For every installation, it is imperative to conduct a preliminary study and be brutally honest with the client. I see the problem every day — not just with underfloor heating. For many, the priority is just to sell. I do not see things that way.
Frequently Asked Questions about Underfloor Heating
How much does it cost to install underfloor heating in Portugal?
It depends heavily on the system and the context. The hydronic system costs 2 to 3 times more than the electric to install, but it is much more economical to run. Be skeptical of anyone presenting figures of €30–€50/m² without specifying exactly what that covers.
What type of flooring is compatible with underfloor heating?
With the hydronic system, practically any flooring works. With the electric system, ceramic is the best option. Avoid vinyl and solid wood. Laminate is only compatible with specific brands designed for electric underfloor heating — note that the icons on the packaging often refer only to hydronic systems.

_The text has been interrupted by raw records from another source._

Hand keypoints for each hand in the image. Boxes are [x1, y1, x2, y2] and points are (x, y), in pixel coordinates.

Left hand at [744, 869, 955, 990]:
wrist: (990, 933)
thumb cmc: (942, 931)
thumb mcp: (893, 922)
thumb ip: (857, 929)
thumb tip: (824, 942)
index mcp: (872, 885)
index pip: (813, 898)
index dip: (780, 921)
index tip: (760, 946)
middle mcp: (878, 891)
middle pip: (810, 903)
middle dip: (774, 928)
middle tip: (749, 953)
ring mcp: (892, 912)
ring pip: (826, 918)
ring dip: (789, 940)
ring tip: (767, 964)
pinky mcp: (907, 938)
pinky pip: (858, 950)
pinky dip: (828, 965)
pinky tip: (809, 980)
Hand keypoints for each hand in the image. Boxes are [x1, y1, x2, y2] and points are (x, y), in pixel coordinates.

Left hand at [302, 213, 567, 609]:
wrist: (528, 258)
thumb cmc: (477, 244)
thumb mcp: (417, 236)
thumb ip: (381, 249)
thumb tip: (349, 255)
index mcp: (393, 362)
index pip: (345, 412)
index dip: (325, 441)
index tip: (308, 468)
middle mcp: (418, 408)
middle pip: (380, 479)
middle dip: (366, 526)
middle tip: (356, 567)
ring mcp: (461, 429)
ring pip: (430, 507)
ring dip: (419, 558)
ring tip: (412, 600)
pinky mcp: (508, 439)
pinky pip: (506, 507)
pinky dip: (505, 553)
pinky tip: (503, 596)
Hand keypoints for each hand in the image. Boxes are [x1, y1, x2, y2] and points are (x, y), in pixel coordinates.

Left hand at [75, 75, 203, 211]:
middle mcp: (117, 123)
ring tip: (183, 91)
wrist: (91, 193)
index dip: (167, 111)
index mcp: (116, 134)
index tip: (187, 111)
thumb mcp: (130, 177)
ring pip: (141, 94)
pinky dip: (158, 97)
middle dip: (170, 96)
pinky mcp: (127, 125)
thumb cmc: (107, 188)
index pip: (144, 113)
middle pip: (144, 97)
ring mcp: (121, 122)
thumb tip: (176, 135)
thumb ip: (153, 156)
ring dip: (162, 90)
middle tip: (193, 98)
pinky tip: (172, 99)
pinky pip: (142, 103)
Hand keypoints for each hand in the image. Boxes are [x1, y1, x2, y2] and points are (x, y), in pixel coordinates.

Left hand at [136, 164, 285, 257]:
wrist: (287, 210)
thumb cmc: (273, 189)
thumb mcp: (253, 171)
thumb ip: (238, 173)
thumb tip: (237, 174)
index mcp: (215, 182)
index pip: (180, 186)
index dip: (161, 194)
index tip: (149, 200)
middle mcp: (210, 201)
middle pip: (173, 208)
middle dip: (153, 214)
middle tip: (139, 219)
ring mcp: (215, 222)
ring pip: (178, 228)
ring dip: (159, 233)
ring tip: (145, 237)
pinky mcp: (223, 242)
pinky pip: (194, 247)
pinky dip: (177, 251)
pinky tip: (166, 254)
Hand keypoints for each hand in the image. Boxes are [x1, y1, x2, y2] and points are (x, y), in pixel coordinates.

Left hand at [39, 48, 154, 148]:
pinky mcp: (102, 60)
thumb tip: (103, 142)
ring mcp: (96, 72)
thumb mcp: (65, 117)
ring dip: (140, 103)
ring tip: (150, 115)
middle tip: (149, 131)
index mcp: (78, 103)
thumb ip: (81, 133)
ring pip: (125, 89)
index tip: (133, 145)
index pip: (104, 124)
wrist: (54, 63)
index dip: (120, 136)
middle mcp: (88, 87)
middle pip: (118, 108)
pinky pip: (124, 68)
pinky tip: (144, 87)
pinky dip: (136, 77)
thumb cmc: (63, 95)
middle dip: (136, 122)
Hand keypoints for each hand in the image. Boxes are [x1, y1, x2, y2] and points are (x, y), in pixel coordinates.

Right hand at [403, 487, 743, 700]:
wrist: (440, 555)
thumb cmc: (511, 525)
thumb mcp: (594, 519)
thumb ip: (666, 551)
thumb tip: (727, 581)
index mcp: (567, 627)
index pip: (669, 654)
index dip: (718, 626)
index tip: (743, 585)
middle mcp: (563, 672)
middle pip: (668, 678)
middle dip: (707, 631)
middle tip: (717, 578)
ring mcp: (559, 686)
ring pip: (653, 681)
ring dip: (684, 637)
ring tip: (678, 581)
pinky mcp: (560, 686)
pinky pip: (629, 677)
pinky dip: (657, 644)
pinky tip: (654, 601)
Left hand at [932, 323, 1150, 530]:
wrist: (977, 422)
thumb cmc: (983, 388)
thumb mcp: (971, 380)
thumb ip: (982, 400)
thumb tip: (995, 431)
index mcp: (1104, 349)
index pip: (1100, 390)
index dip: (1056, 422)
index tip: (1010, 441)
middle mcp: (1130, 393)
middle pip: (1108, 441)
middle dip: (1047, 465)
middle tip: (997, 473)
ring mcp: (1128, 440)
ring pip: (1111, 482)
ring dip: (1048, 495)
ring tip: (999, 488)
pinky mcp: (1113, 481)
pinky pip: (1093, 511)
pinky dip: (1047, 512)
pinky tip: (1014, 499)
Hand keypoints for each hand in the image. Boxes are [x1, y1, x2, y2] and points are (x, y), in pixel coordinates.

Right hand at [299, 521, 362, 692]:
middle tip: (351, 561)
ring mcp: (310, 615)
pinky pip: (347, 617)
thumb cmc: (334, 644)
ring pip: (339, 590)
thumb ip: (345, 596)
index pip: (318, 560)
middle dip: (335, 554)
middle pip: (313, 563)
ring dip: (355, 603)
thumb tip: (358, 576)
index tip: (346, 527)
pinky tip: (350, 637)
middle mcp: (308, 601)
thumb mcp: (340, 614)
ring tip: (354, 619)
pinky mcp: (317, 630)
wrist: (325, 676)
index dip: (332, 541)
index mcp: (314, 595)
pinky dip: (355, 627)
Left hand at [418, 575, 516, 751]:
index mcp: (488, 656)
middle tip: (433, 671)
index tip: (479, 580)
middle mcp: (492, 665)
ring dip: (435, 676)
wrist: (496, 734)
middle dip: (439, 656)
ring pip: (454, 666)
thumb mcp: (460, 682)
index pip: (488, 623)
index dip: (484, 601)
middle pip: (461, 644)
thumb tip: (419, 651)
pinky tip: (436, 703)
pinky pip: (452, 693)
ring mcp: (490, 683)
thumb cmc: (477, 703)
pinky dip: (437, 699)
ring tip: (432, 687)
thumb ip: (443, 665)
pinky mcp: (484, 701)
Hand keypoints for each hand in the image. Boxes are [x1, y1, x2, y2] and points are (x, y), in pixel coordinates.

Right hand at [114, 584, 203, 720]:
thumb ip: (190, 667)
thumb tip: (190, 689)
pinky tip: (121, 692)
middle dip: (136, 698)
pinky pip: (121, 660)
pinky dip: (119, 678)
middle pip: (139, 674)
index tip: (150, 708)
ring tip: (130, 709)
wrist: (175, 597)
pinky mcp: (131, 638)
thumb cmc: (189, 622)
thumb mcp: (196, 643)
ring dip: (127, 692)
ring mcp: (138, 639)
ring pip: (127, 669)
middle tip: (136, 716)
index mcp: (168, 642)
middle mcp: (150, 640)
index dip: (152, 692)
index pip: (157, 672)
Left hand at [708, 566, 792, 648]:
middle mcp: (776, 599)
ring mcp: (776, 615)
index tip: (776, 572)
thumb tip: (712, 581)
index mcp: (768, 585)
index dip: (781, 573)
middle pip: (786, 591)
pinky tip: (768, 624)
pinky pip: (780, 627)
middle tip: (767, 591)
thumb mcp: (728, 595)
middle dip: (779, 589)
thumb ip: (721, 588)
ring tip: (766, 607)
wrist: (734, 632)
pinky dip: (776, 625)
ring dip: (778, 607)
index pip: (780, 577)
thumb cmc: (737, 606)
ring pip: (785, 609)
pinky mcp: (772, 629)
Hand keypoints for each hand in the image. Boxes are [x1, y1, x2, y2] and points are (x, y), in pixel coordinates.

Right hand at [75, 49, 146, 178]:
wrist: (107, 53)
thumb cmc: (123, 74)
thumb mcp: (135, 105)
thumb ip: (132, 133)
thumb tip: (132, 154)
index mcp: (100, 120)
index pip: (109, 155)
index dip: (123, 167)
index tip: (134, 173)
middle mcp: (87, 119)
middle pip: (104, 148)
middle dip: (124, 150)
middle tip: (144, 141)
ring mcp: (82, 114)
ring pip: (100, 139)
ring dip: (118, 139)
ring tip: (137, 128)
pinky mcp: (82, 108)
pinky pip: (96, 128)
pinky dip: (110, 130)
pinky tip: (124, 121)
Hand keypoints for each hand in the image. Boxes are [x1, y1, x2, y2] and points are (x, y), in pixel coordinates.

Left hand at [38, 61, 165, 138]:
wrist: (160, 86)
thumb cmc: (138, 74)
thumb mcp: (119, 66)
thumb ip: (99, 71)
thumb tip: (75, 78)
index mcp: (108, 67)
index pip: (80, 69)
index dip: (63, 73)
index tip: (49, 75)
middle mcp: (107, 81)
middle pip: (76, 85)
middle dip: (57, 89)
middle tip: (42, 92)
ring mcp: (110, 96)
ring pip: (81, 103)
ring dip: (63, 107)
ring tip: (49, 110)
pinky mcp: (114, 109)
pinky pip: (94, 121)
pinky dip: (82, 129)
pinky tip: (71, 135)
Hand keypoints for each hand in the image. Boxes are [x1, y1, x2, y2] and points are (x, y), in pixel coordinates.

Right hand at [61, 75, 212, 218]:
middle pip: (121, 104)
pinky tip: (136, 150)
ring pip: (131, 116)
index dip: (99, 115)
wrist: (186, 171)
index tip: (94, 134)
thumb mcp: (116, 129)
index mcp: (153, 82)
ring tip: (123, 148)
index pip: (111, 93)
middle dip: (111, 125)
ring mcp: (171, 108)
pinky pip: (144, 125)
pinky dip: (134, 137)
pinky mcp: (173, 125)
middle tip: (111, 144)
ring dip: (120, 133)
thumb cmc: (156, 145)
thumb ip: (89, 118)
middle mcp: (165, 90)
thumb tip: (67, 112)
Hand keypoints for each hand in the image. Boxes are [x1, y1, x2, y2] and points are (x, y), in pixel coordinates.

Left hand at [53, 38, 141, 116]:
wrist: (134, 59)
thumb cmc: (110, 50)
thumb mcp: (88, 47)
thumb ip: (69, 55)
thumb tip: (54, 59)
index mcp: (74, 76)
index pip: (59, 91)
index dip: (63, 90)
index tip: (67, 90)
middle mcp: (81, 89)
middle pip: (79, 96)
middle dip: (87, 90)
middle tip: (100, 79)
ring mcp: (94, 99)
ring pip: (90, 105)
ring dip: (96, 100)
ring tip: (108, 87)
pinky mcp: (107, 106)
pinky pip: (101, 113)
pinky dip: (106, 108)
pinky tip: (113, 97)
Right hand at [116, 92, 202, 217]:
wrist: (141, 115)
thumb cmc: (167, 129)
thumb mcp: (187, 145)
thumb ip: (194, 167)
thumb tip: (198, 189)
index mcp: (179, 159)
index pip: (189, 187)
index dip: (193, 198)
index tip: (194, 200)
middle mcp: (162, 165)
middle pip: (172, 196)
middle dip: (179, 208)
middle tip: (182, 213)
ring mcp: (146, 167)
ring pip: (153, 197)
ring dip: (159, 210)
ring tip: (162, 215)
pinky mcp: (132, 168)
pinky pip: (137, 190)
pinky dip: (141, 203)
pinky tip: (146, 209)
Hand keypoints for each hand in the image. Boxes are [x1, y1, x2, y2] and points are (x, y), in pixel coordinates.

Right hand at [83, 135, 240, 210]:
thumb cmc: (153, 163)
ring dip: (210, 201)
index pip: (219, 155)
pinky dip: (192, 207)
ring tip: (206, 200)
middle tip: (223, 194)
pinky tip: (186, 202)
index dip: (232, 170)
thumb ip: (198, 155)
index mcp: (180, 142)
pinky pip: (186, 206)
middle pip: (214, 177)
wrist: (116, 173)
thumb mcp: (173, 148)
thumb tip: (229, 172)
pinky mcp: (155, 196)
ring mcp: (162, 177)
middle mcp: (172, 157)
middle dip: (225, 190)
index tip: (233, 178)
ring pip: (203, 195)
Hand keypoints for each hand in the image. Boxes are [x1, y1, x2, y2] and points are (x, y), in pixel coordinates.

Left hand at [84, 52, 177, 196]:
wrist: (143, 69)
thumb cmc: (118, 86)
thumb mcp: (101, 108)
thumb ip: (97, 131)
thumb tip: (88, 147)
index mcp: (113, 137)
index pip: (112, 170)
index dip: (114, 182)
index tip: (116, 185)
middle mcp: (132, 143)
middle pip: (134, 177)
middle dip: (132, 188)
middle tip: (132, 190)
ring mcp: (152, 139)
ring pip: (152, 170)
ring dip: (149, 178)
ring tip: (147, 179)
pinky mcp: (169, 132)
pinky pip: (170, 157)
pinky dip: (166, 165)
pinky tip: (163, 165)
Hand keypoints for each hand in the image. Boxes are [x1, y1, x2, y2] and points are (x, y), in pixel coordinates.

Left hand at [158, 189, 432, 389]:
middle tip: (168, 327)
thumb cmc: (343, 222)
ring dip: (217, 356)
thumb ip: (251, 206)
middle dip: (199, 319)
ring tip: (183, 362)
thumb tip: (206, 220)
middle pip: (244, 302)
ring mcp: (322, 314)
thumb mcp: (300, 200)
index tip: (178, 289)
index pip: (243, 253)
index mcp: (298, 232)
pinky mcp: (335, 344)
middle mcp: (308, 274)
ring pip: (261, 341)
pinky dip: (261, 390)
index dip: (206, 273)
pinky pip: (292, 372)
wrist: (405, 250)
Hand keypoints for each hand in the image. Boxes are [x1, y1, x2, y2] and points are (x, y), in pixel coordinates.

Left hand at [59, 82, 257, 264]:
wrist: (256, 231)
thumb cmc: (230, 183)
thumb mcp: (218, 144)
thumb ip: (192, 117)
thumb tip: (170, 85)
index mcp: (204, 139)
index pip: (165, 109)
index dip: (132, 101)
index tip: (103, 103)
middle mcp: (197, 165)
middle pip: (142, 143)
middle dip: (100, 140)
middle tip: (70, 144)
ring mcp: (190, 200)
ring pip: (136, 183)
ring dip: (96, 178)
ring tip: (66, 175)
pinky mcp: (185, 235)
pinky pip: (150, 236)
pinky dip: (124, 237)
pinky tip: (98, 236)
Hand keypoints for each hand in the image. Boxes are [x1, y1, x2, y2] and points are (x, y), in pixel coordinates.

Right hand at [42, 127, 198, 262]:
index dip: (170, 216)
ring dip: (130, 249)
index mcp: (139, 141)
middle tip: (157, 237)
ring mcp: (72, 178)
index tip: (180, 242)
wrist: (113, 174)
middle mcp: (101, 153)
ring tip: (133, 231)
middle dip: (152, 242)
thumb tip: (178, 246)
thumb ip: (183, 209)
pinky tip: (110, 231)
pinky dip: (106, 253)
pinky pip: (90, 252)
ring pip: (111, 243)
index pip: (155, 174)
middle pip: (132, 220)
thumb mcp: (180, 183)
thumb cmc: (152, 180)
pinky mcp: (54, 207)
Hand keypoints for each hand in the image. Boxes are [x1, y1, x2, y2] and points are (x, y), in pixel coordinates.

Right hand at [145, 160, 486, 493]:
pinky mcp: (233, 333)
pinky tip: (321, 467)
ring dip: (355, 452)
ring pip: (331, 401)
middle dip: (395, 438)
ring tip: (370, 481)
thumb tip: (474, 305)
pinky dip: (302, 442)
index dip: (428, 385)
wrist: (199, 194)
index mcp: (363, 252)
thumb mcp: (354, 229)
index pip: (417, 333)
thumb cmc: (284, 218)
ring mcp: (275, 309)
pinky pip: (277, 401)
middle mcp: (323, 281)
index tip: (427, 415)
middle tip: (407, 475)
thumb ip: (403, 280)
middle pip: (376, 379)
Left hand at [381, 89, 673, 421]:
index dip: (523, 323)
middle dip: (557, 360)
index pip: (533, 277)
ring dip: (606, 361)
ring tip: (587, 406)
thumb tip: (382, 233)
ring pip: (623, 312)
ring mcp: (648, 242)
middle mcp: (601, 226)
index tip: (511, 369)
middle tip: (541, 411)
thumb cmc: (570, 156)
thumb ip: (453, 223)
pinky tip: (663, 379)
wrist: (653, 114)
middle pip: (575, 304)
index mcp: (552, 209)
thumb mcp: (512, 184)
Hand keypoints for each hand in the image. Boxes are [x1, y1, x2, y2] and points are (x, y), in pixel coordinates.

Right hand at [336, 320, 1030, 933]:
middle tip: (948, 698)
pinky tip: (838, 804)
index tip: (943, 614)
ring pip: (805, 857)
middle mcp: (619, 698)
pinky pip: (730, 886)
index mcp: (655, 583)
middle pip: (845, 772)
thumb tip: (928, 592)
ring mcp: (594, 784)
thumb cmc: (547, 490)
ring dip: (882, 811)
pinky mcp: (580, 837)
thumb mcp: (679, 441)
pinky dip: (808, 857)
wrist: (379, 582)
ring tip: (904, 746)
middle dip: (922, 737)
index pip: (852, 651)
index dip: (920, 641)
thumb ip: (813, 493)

Is underfloor heating suitable for Portugal?
Absolutely. Although the Portuguese climate is mild, old stone houses and apartments — especially in the Cascais and Lisbon area — can be very cold in the winter due to humidity. Underfloor heating offers superior comfort — in my own 400 m² home, I turn it on every other day, and we live in short sleeves.
Can underfloor heating be installed during renovations?
Yes. The electric system is ideal for renovations — it can be installed on top of existing tiles with only 4 to 8 mm of thickness. The hydronic system in renovations requires much deeper structural work and is only viable when you are removing the entire floor.
Can I install underfloor heating myself?
Electric? You could. But as the saying goes, cheap ends up being very expensive. I do not recommend it. It is also important to verify that the company in question has experience with this type of installation. Talking is easier than doing. Hydronic flooring must imperatively be installed by certified companies.